Constantly moving the cables around also affects phase stability. Movement introduces phase change, and the test assembly must maintain a very low rate of change to obtain accurate measurements. A robust cable is therefore critical to keep phase as stable as possible.
Additionally, when testing technologies such as automotive radar, the source and receiver might be running at two different frequencies at the same time. A phase-stable assembly will further ensure that harmonics are not introduced back into the system. A cable assembly utilizing a TF4 dielectric, coupled with a helically wound metalized interlayer, is recommended to maintain a flexible, phase-stable test assembly.
When a signal transitions from the circuit board to the connector, it is imperative to minimize reflections as much as possible. At higher frequencies, imperfections in the transition from a coaxial connector to a circuit board structure become more apparent.
These imperfections can cause parasitic and spurious signal responses. They manifest in either return loss or insertion loss, spikes, and magnitude increases, all of which are undesirable. If the signal integrity is off and there is noise in the measurement, the test will not produce an accurate device reading. To ensure high-fidelity measurement, a very repeatable, low insertion loss cable that functions throughout the desired frequency range should be used.

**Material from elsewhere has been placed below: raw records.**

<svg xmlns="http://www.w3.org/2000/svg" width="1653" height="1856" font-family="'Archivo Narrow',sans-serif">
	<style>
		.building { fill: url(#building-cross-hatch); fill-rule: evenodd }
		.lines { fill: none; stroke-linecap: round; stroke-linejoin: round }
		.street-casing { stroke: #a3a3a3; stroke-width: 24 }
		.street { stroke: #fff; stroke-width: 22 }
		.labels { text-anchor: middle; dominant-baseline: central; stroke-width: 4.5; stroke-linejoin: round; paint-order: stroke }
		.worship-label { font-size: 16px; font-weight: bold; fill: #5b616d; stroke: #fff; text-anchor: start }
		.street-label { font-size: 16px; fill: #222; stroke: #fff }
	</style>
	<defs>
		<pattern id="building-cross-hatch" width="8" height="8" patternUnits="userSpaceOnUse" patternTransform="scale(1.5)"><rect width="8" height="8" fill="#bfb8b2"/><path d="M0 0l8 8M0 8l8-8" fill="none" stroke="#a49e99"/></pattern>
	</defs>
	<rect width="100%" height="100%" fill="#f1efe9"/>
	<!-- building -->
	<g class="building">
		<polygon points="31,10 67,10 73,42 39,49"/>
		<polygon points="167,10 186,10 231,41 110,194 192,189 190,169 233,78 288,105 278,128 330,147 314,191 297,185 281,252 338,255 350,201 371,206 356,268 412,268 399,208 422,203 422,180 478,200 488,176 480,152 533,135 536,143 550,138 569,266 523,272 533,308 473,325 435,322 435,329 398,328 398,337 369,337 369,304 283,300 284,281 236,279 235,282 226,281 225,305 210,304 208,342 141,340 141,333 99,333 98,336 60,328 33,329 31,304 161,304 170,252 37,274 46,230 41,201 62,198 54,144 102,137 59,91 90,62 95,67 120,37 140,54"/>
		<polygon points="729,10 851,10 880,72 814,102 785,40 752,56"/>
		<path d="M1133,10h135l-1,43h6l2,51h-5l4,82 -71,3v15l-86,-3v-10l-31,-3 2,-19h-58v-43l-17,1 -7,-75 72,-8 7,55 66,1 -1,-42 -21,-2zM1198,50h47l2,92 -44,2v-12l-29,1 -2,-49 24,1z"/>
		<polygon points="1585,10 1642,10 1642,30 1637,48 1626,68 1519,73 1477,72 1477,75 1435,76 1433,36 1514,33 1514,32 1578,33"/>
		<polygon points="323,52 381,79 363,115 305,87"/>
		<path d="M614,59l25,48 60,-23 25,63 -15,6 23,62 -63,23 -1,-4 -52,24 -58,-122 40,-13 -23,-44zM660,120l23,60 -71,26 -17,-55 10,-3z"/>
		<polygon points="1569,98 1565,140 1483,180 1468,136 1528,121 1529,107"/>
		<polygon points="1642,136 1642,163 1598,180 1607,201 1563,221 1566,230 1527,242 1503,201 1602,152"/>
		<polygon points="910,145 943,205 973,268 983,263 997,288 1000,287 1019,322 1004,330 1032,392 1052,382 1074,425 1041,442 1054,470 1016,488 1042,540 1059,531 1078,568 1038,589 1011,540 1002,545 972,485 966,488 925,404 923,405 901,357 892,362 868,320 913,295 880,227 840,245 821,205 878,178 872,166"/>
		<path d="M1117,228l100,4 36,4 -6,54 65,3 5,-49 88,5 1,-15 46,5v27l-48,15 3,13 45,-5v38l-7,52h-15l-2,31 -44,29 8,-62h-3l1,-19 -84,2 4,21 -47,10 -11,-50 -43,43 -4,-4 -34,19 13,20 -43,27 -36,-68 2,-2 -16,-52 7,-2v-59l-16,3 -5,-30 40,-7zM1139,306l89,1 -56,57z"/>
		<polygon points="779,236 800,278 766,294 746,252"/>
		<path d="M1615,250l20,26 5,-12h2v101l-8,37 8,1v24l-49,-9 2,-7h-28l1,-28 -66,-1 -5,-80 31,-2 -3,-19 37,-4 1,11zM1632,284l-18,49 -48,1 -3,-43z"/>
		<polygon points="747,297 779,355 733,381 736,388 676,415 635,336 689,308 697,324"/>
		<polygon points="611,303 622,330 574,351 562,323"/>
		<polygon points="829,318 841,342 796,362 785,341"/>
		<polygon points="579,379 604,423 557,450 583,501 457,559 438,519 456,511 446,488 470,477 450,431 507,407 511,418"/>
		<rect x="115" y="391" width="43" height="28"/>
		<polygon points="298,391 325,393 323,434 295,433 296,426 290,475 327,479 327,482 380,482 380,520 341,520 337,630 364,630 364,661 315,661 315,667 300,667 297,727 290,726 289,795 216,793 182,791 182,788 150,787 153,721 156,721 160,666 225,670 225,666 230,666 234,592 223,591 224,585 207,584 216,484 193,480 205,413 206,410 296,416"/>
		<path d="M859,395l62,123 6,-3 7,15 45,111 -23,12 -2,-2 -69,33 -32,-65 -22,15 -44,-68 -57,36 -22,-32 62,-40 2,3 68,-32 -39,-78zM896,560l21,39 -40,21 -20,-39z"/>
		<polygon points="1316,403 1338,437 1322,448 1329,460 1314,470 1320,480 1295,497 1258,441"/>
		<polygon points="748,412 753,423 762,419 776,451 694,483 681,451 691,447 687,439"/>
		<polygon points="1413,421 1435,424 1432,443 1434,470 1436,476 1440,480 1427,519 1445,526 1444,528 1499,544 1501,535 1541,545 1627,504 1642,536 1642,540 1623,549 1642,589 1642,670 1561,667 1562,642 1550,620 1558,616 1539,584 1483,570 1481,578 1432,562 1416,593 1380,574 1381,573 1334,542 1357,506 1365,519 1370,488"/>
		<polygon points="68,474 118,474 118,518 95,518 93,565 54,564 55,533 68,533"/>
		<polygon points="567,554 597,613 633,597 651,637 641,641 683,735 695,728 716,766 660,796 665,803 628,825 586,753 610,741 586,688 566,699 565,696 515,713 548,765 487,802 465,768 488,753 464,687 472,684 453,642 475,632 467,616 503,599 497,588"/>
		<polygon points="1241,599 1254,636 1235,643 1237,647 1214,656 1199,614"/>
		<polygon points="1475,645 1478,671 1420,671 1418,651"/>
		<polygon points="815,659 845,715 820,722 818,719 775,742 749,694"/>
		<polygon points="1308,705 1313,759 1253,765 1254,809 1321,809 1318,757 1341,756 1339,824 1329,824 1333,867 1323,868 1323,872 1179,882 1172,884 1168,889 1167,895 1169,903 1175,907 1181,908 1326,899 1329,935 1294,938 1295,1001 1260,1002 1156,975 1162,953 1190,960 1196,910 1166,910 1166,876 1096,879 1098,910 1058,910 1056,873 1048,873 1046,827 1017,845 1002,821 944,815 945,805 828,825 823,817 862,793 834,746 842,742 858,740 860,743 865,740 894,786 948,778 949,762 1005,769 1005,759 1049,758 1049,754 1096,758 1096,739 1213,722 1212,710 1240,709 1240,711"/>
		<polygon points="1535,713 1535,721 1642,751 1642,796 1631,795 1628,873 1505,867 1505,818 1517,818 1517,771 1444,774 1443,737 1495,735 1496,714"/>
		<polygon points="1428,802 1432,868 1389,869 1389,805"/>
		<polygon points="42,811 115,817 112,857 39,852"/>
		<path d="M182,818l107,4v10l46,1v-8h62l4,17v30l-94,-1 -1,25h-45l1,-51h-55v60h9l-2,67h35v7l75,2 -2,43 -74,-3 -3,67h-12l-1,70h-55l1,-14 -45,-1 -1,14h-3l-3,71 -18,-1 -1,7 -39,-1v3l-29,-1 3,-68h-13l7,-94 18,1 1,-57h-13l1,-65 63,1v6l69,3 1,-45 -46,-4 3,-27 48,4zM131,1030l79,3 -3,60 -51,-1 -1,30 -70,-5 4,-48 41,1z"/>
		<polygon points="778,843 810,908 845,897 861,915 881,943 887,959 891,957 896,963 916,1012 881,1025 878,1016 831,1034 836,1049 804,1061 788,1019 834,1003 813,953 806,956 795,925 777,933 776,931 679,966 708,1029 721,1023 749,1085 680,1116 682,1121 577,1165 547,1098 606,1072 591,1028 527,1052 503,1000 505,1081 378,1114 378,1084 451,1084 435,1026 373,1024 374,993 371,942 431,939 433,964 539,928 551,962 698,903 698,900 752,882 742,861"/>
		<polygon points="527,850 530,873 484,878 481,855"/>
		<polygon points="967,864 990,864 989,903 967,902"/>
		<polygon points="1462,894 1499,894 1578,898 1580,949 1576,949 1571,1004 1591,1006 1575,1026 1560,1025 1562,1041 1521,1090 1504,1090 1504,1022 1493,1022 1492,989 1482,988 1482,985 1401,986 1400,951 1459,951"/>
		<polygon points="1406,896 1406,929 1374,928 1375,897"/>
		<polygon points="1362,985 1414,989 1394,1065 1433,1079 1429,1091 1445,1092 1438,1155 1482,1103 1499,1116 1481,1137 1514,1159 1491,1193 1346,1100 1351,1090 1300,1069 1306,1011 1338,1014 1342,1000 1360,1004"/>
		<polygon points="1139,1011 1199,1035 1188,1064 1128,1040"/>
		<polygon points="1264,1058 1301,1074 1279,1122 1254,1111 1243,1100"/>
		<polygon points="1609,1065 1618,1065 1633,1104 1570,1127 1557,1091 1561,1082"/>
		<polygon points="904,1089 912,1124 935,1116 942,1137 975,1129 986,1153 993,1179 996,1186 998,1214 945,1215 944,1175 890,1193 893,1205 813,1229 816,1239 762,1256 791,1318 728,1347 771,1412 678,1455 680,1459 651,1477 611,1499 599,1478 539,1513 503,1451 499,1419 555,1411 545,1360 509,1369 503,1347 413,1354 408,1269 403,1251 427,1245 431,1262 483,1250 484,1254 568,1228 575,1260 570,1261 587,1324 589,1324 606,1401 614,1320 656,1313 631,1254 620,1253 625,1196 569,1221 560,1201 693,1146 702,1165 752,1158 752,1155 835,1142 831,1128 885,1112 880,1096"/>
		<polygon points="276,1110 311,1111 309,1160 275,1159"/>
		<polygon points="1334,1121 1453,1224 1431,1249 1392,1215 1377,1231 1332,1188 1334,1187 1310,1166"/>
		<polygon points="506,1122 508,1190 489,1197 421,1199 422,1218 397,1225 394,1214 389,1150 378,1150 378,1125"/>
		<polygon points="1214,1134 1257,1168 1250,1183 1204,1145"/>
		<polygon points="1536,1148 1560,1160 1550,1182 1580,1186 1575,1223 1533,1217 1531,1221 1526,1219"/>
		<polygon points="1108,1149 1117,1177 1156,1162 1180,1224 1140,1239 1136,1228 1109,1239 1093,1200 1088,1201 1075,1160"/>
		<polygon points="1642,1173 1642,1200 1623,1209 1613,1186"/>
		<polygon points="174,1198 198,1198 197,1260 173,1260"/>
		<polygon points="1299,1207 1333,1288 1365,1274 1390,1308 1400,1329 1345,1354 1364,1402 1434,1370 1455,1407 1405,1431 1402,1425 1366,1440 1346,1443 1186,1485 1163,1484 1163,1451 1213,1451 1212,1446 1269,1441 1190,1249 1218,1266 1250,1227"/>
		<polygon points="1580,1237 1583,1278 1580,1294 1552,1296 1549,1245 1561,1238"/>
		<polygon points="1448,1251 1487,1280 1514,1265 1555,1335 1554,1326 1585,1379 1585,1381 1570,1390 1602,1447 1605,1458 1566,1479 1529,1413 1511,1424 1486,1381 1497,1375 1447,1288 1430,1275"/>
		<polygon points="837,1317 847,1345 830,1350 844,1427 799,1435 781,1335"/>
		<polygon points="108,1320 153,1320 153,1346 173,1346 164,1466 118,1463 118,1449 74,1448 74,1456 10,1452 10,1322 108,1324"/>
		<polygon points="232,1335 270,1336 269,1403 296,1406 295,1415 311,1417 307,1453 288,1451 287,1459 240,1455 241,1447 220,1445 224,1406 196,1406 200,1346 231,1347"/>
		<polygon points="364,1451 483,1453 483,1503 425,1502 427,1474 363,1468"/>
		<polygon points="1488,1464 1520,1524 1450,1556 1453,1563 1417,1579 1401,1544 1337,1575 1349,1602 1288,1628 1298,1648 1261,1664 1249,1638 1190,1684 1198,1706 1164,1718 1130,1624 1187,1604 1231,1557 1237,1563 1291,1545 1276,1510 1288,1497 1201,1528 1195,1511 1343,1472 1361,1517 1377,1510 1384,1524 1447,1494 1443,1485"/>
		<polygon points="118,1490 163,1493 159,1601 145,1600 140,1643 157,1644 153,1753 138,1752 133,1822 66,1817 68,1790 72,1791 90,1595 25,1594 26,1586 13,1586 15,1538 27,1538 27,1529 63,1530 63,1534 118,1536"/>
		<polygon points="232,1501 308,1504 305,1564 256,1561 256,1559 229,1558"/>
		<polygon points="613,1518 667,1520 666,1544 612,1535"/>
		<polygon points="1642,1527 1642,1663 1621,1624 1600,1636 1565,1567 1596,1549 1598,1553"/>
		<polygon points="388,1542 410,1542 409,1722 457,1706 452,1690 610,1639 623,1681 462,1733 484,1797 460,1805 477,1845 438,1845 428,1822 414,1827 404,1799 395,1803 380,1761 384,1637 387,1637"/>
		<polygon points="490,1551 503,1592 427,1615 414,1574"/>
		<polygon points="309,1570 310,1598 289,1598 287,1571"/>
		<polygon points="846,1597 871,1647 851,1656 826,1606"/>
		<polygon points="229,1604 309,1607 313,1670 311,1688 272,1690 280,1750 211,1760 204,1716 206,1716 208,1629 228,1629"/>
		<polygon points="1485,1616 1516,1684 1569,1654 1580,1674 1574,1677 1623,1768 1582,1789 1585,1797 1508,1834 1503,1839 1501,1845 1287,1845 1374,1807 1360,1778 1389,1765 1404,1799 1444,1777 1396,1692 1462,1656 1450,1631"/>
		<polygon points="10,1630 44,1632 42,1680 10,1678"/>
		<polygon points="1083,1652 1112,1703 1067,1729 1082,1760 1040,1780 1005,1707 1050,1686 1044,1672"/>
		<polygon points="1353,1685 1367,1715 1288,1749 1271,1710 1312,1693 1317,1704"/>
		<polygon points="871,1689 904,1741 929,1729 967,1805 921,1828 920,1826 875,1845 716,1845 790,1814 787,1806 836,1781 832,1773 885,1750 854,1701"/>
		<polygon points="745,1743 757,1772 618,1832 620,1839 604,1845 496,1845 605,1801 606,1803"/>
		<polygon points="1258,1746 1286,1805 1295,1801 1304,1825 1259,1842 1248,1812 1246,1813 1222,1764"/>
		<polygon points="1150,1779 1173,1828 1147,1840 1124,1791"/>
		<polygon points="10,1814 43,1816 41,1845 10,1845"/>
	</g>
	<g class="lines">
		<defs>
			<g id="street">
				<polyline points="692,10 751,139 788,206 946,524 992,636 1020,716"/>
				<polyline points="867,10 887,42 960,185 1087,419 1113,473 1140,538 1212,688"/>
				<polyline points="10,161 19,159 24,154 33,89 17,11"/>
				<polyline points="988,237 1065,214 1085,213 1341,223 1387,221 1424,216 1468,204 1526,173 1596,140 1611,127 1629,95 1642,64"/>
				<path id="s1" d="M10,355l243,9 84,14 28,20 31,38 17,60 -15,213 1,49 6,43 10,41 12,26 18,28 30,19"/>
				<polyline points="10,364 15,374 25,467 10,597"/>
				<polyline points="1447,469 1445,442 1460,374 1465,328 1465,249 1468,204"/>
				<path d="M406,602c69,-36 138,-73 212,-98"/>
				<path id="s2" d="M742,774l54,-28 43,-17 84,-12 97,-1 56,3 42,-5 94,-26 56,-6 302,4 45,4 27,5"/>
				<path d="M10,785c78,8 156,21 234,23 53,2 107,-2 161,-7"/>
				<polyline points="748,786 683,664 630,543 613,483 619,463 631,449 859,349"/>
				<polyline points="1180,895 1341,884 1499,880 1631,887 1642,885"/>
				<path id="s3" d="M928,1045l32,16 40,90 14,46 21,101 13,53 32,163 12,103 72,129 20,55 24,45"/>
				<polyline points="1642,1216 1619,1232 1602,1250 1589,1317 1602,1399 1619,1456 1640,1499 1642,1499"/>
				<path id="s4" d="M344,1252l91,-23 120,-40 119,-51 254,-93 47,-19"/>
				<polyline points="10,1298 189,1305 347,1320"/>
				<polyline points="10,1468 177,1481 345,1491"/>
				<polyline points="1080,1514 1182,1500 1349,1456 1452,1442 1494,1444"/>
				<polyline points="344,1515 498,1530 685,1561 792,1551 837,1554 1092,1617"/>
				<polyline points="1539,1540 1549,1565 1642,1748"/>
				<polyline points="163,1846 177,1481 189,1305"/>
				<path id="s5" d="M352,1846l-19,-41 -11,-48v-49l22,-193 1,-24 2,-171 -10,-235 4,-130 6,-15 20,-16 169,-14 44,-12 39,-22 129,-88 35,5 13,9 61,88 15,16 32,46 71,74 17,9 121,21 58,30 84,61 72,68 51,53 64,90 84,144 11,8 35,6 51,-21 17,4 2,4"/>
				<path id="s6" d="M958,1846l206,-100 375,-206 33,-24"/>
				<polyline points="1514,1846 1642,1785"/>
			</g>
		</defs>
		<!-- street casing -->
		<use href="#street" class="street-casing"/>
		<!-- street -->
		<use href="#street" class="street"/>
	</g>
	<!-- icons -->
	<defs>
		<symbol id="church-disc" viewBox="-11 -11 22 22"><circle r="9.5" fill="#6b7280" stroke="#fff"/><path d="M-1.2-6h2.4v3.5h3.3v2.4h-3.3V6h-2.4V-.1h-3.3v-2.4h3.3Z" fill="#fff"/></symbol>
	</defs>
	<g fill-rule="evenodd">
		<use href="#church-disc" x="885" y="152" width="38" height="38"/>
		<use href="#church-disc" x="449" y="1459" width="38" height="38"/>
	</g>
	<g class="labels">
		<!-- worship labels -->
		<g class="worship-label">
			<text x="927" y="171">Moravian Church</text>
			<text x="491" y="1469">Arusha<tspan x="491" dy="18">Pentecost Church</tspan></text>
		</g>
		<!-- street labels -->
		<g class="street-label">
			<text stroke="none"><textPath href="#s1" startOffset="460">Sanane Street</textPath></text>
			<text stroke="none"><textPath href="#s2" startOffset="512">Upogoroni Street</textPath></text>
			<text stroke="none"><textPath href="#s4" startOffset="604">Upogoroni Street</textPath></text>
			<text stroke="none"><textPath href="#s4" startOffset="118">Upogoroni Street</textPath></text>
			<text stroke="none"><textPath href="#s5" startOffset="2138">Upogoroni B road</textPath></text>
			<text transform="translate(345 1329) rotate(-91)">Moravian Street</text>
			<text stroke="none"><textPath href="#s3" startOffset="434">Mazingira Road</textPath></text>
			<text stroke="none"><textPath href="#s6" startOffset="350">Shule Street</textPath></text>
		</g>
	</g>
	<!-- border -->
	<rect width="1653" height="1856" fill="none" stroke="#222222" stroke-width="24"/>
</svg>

New Solutions for Mitigating Tough Automotive RF Testing Challenges
There are new test cables designed specifically to accommodate the higher frequencies required for automotive systems, 5G, and other advanced testing.This new class of test leads offers a very repeatable, low insertion loss cable that functions throughout the desired frequency range to ensure a high-fidelity measurement, with specific options available that cover 70 GHz to 90 GHz, as well as up to 110 GHz if required. Created for precision and stability, thisphase-stable cable assembly utilizes a microporous PTFE dielectric, coupled with a helically wound metalized interlayer, to maintain a flexible, phase, and amplitude stable test assembly.
This type of RF test cable contains flexure in a very robust package for accurate measurement and features a stainless-steel barrel type boot and a large 1.35-mm connector selection. Automotive designers should partner with a manufacturer with fully integrated design, production, assembly and testing capabilities for customized solutions to meet the most demanding automotive testing requirements.